Task prompt:
Given the records below, would you repeat exactly the lines that begin at the one containing "Sicilia e Calabria, sei arresti" and end at the one containing "Erweiterte Suche", inclusive?

Input data:
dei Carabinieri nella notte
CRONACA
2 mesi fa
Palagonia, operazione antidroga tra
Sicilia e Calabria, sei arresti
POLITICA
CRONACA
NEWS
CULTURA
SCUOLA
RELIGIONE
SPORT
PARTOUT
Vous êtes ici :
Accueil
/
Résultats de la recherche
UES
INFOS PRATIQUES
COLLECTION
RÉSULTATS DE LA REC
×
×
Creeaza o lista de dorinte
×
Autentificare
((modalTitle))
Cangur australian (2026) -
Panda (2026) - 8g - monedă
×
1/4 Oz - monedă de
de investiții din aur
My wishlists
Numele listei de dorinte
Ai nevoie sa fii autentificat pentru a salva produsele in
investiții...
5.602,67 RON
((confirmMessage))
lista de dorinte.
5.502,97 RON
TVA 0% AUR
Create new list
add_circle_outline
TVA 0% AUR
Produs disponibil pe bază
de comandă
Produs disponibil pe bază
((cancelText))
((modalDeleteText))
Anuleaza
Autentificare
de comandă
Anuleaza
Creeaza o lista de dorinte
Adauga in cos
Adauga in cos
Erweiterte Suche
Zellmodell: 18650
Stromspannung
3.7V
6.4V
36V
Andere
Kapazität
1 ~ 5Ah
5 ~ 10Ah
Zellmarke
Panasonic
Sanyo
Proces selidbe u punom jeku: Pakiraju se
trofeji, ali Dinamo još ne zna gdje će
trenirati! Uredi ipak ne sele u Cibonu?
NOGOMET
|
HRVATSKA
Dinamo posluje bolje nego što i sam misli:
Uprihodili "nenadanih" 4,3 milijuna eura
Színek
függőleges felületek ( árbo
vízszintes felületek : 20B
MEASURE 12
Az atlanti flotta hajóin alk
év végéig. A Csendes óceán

Answer space:
Sicilia e Calabria, sei arresti
POLITICA
CRONACA
NEWS
CULTURA
SCUOLA
RELIGIONE
SPORT
PARTOUT
Vous êtes ici :
Accueil
/
Résultats de la recherche
UES
INFOS PRATIQUES
COLLECTION
RÉSULTATS DE LA REC
×
×
Creeaza o lista de dorinte
×
Autentificare
((modalTitle))
Cangur australian (2026) -
Panda (2026) - 8g - monedă
×
1/4 Oz - monedă de
de investiții din aur
My wishlists
Numele listei de dorinte
Ai nevoie sa fii autentificat pentru a salva produsele in
investiții...
5.602,67 RON
((confirmMessage))
lista de dorinte.
5.502,97 RON
TVA 0% AUR
Create new list
add_circle_outline
TVA 0% AUR
Produs disponibil pe bază
de comandă
Produs disponibil pe bază
((cancelText))
((modalDeleteText))
Anuleaza
Autentificare
de comandă
Anuleaza
Creeaza o lista de dorinte
Adauga in cos
Adauga in cos
Erweiterte Suche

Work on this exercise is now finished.